Segundo o autor, o plano de benefício definido tem a grande vantagem de permitir que o nível de reposição de renda idealizado pelo participante e patrocinador seja atingido de forma mais segura. Já os planos de contribuição definidas podem gerar benefícios inferiores ou superiores aos esperados, contudo, não há nenhuma segurança, em um ou em outro sentido.
LUIZ ALBERTO DOS SANTOS acentua que: "a maioria dos especialistas considera que um plano de BD é mais justo, ao considerar os fatores idade, tempo de serviço e salário, mas reduzindo a importância do salário - que no plano CD é o fator primordial. O plano BD é geralmente estruturado de modo a proporcionar um benefício relacionado ao salário final do participante, assegurando portanto um nível adequado de reposição. Já no plano CD o empregado assume o risco da inflação e depende do resultado dos investimentos para preservar o valor dos seus benefícios, produzindo grande incerteza. E, num plano BD, os riscos e resultados dos investimentos são assumidos pelo fundo de pensão (e pelo empregador); no plano CD, o risco é assumido integralmente pelo empregado. Não há nenhuma responsabilidade para os patrocinadores em caso de as reservas do plano não serem suficientes para o pagamento dos benefícios, ou no caso dos benefícios serem menores do que o esperado. " (destaques atuais)
Em conclusão, LUIZ ALBERTO DOS SANTOS destaca que: "a existência de um regime de previdência complementar não pode perder de vista que é essa a sua finalidade principal - as externalidades positivas geradas pela elevação do nível de poupança, ou a eventual redução de gastos com inativos e pensionistas, por exemplo, são apenas subprodutos que não podem ser vistos como mais importantes do que a garantia das aposentadorias em níveis adequados para os servidores que se mantém por longo período a serviço da coletividade."
Portanto, sob os aspectos constitucional e técnico, mostra-se arbitrária a imposição do plano de benefício de contribuição definida aos servidores públicos federias, o que, ao fim e ao cabo, constitui tratamento anti-isonômico dos servidores públicos, com relação aos trabalhadores da iniciativa privada.
A alíquota de contribuição é outro aspecto que merece destaque. Segundo o projeto de lei em comento, o servidor definirá a sua alíquota de contribuição, cabendo ao participante o aporte em alíquota igual, limitada ao percentual de 7,5% (sete e meio por cento) sobre a base de contribuição (valor da remuneração que exceder ao limite do RGPS).
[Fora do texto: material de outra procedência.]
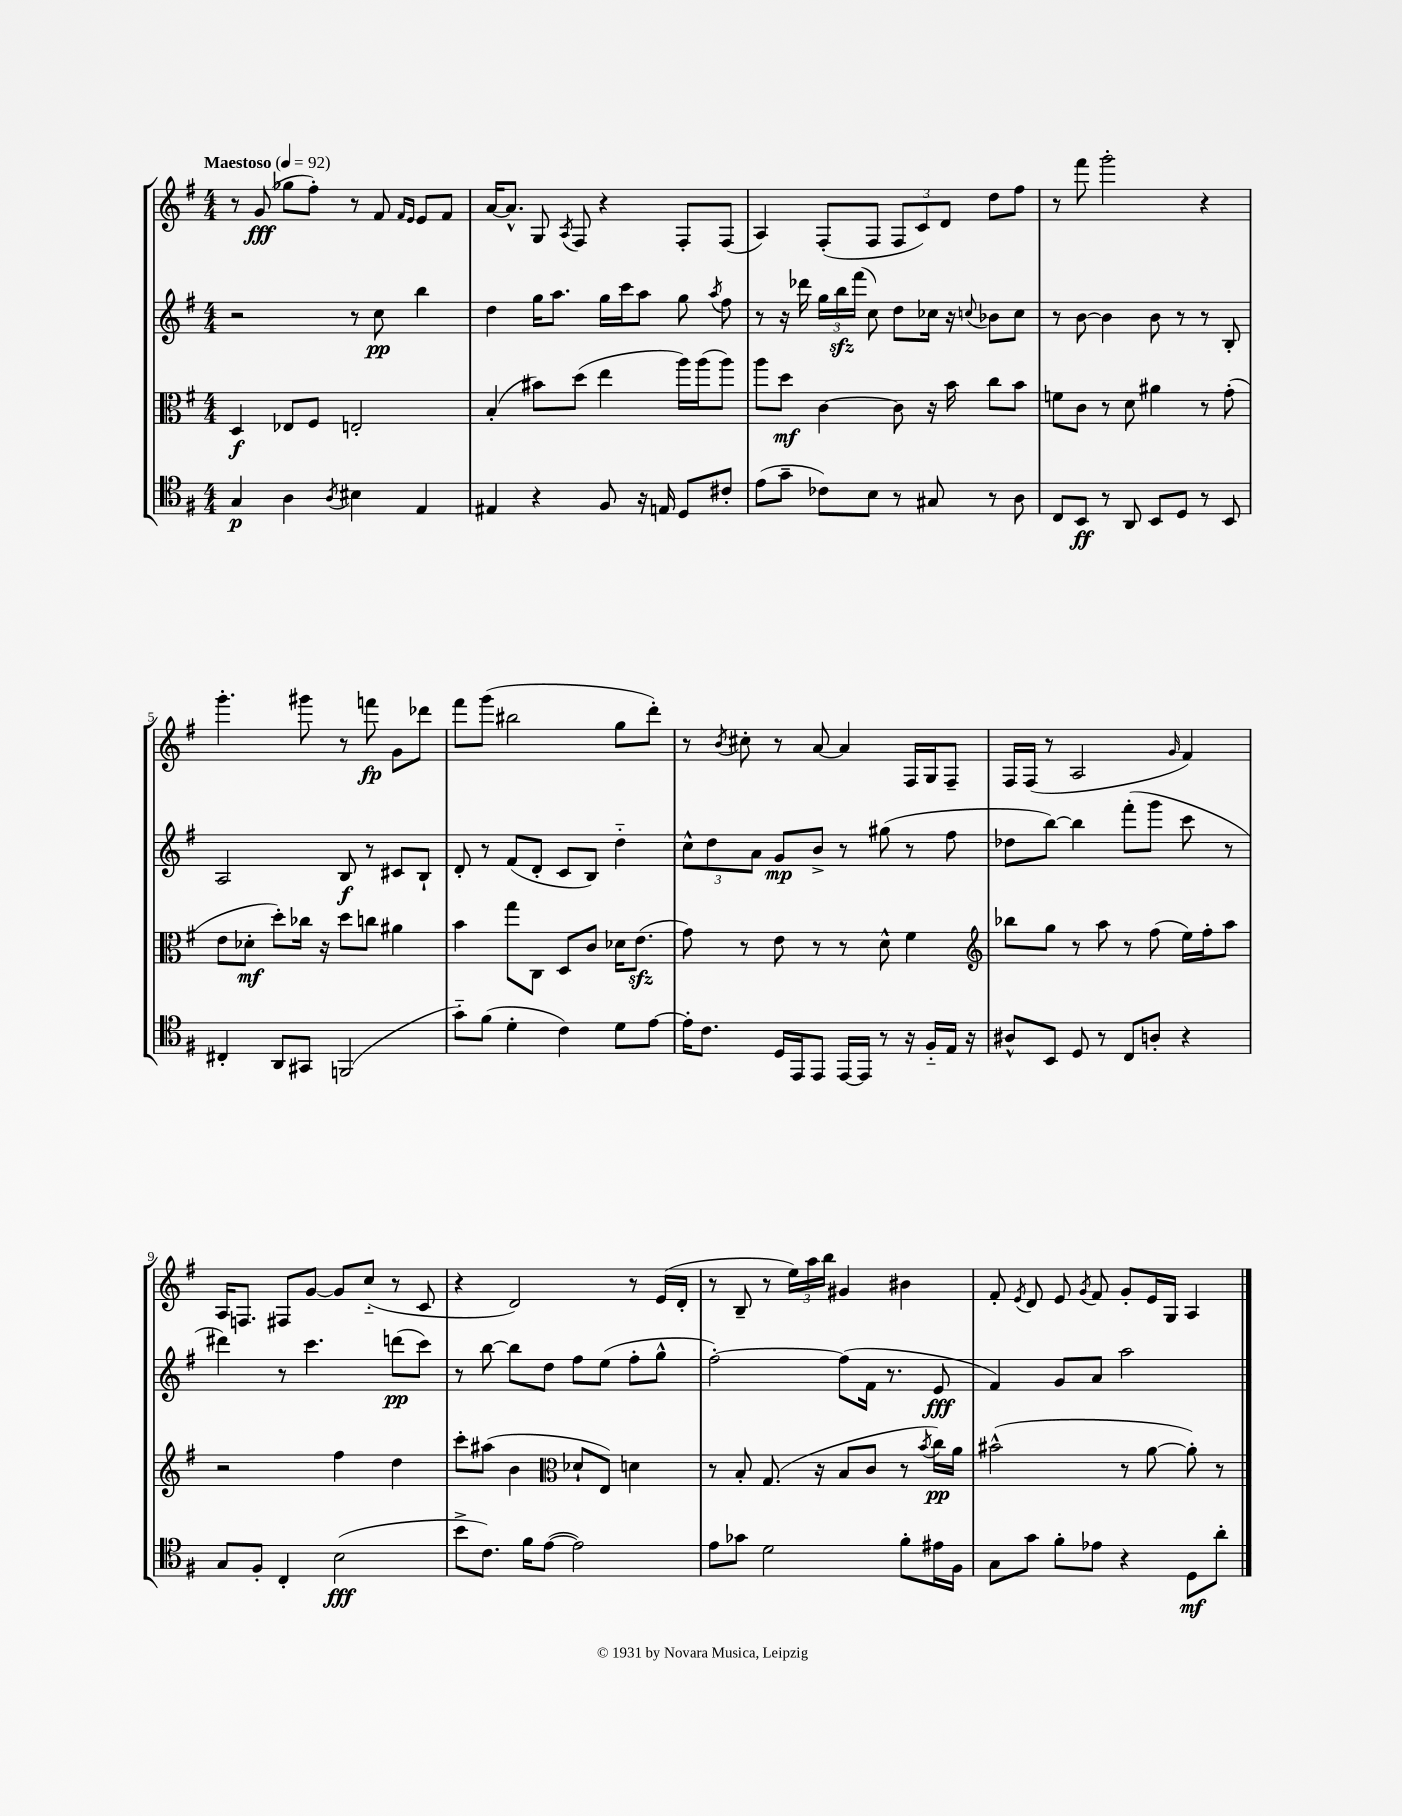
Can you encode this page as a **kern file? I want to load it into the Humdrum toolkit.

**kern	**kern	**kern	**kern
*staff4	*staff3	*staff2	*staff1
*clefC4	*clefC3	*clefG2	*clefG2
*k[f#]	*k[f#]	*k[f#]	*k[f#]
*M4/4	*M4/4	*M4/4	*M4/4
*MM92	*MM92	*MM92	*MM92
4G	4D	2r	8r
.	.	.	(8g
4A	8E-	.	8gg-
.	8F#	.	8ff#')
8qA	.	.	.
4B#	2E'	8r	8r
.	.	8cc	8f#
.	.	.	16qqf#
.	.	.	16qqe
4E	.	4bb	8e
.	.	.	8f#
=	=	=	=
4E#	(4B'	4dd	[16a
.	.	.	8.a^^]
4r	8b#)	16gg	8G
.	.	8.aa	.
.	.	.	8qA
.	(8dd	.	8F#
8F#	4ee	16gg	4r
.	.	16ccc	.
16r	.	8aa	.
16E	.	.	.
8D	16aa)	8gg	8F#'
.	(16aa	.	.
.	.	8qaa	.
8c#'	8aa)	8ff#	(8F#
=	=	=	=
(8e	8aa	8r	4A)
8g~	8dd	16r	.
.	.	16ddd-	.
8c-)	[4c	24gg	(8F#'
.	.	24bb	.
.	.	(24fff#	.
8B	.	8cc)	8F#
8r	8c]	8dd	12F#
.	.	.	12c)
8G#	16r	16cc-	.
.	.	.	12d
.	16b	16r	.
.	.	8qqcc	.
8r	8cc	8b-	8dd
8A	8b	8cc	8ff#
=	=	=	=
8C	8f	8r	8r
8BB	8c	[8b	8fff#
8r	8r	4b]	2ggg'
8AA	8d	.	.
8BB	4a#	8b	.
8D	.	8r	.
8r	8r	8r	4r
8BB	(8g'	8B'	.
=	=	=	=
4C#'	8e	2A	4.ggg'
.	8d-'	.	.
8AA	8dd')	.	.
8GG#	16cc-	.	8ggg#
.	16r	.	.
(2FF	8dd	8B	8r
.	8cc	8r	8fff
.	4a#	8c#	8g
.	.	8B`	8ddd-
=	=	=	=
8g'~)	4b	8d'	8fff#
(8f#	.	8r	(8ggg
4d'	8gg	(8f#	2bb#
.	8C	8d'	.
4c)	8D	8c	.
.	8c	8B)	.
8d	16d-	4dd'~	8gg
.	(8.e	.	.
[8e	.	.	8ddd')
=	=	=	=
16e']	8g)	12cc^^	8r
8.c	.	.	.
.	.	12dd	.
.	.	.	8qb
.	8r	.	8cc#'
.	.	12a	.
16D	8e	8g	8r
16EE	.	.	.
8EE	8r	8b^	[8a
[16EE	8r	8r	4a]
16EE]	.	.	.
8r	8d^^	(8gg#	.
16r	4f#	8r	16F#
16F#'~	.	.	16G
16E	.	8ff#	8F#~
16r	.	.	.
=	=	=	=
*	*clefG2	*	*
8A#^^	8bb-	8dd-	16F#
.	.	.	(16F#
8BB	8gg	[8bb)	8r
8D	8r	4bb]	2A
8r	8aa	.	.
8C	8r	(8fff#'	.
8A'	(8ff#	8ggg	.
.	.	.	16qqg
4r	16ee)	8ccc	4f#)
.	16ff#'	.	.
.	8aa	8r	.
=	=	=	=
8G	2r	4ddd#)	16A
.	.	.	8.F
8F#'	.	.	.
4C'	.	8r	8F#
.	.	4.ccc	[8g
(2B	4ff#	.	8g]
.	.	.	(8cc'~
.	4dd	(8ddd	8r
.	.	8ccc)	8c
=	=	=	=
8b^	8ccc'	8r	4r
8.c)	(8aa#	[8bb	.
.	4b	8bb]	2d)
16f#	.	.	.
([8e	.	8dd	.
*	*clefC3	*	*
2e])	8d-`	8ff#	.
.	8E)	(8ee	.
.	4d	8ff#'	8r
.	.	8gg^^	(16e
.	.	.	16d'
=	=	=	=
8e	8r	[2ff#')	8r
8g-	8B'	.	8B~
2d	(8.G	.	8r
.	.	.	24ee)
.	.	.	24aa
.	16r	.	.
.	.	.	24bb
.	8B	(8ff#]	4g#
.	8c	16f#	.
.	.	8.r	.
8f#'	8r	.	4b#
.	8qb	.	.
16e#	16cc)	8e	.
16F#	16a	.	.
=	=	=	=
8G	(2b#^^	4f#)	8f#'
.	.	.	8qe
8g	.	.	8d
8f#'	.	8g	8e
.	.	.	8qg
8e-	.	8a	8f#
4r	8r	2aa	8g'
.	[8a	.	16e
.	.	.	16G
8D	8a'])	.	4A
8a'	8r	.	.
==	==	==	==
*-	*-	*-	*-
O fundamento constitucional desse atrelamento da contribuição do participante e do patrocinador (quando entidade pública) está no § 3º do art. 202. da Constituição Federal que prevê:
"É vedado o aporte de recursos a entidade de previdência privada pela União, Estados, Distrito Federal e Municípios, suas autarquias, fundações, empresas públicas, sociedades de economia mista e outras entidades públicas, salvo na qualidade de patrocinador, situação na qual, em hipótese alguma, sua contribuição normal poderá exceder a do segurado."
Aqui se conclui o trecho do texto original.